As mentioned above, Royal Dutch Shell has been one of the UK’s highest profile dividend cuts. However, RELX’s full year dividend rose 8.55 per cent while and British American Tobacco’s dividend payments remain stable, according to ii.

Richard Hunter, head of markets at interactive investor, said: “In age of ever-decreasing dividend circles, some stalwarts remain.

“These stocks continue naturally to attract income-seeking funds and trusts, with the nuance being that the direction of travel for these dividends differs.”

He added that whilst some have been able to maintain or even increase their dividends, this doesn’t mean the companies that reduced their pay-outs are less valuable.

“Even those which have decided to reduce their dividend for reasons of fiscal prudence still offer attractive yields in the current environment,” Hunter said.

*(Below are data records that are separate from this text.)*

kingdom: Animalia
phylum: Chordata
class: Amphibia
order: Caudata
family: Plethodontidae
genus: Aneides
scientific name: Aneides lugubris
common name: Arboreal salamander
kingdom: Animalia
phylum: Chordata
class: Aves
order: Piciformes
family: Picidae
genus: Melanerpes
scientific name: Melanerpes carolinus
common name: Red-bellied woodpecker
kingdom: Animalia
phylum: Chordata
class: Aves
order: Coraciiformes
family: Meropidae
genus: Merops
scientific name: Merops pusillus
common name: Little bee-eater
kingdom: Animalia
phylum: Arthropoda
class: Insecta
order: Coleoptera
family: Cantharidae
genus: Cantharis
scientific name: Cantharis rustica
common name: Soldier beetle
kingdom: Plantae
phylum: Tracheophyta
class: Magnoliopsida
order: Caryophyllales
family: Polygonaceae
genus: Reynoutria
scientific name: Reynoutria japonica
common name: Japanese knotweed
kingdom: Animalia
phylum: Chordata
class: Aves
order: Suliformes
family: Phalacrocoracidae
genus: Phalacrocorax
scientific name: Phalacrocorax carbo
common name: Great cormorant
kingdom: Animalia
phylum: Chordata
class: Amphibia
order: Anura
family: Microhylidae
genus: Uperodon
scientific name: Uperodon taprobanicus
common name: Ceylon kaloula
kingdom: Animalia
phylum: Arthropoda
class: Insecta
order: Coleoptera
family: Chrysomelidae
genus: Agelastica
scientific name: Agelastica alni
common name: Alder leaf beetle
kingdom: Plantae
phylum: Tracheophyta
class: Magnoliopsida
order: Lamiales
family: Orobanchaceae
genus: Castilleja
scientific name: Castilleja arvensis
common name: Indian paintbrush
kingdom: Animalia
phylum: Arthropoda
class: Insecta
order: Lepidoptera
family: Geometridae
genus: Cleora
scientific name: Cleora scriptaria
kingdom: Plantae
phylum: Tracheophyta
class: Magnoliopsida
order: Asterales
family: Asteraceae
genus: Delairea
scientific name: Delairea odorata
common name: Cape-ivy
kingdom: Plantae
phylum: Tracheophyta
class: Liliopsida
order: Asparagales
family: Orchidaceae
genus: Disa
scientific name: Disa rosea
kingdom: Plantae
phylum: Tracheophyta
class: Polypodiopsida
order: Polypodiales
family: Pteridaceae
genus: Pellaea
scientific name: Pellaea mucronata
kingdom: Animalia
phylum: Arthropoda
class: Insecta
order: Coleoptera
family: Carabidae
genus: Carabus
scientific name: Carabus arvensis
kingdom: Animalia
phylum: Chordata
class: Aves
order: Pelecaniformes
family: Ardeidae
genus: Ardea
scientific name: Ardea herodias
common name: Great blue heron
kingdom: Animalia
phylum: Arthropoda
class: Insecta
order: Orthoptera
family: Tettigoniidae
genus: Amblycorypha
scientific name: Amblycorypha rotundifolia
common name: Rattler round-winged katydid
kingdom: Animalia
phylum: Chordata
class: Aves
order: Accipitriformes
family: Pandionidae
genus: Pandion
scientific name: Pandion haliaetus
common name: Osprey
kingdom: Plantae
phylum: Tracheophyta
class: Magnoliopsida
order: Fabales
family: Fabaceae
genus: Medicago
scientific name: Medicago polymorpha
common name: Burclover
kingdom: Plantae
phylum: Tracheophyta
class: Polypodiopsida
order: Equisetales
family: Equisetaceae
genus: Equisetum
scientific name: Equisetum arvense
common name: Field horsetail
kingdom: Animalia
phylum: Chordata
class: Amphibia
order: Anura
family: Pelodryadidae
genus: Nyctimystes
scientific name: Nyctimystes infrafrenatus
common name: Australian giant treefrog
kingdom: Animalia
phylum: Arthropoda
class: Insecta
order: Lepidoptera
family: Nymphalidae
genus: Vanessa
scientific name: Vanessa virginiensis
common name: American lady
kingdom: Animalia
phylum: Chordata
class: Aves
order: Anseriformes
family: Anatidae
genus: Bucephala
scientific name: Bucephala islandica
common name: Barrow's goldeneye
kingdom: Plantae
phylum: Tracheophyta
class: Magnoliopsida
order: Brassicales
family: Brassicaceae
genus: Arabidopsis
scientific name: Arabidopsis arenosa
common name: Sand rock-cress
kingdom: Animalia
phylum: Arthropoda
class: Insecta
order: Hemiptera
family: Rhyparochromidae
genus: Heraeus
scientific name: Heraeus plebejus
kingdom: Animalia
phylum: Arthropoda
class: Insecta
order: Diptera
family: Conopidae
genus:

“Shell, for example, has an implied yield of 3.5 per cent despite having cut its dividend by two-thirds, while Imperial Brands still has an implied yield of a whopping 8 per cent, even after having cut its pay-out by a third.”

Hunter finished: “Questions are increasingly being asked about sustainability, such as with BP given its recent £14bn write-down after taking a long-term view on a lower oil price.

“Even so, the defensive nature of a number of these companies should hopefully leave them well placed to continue their status as dividend cornerstones, much to the relief of increasingly starved income-seeking investors. But one thing we have learned this year is that anything can happen.”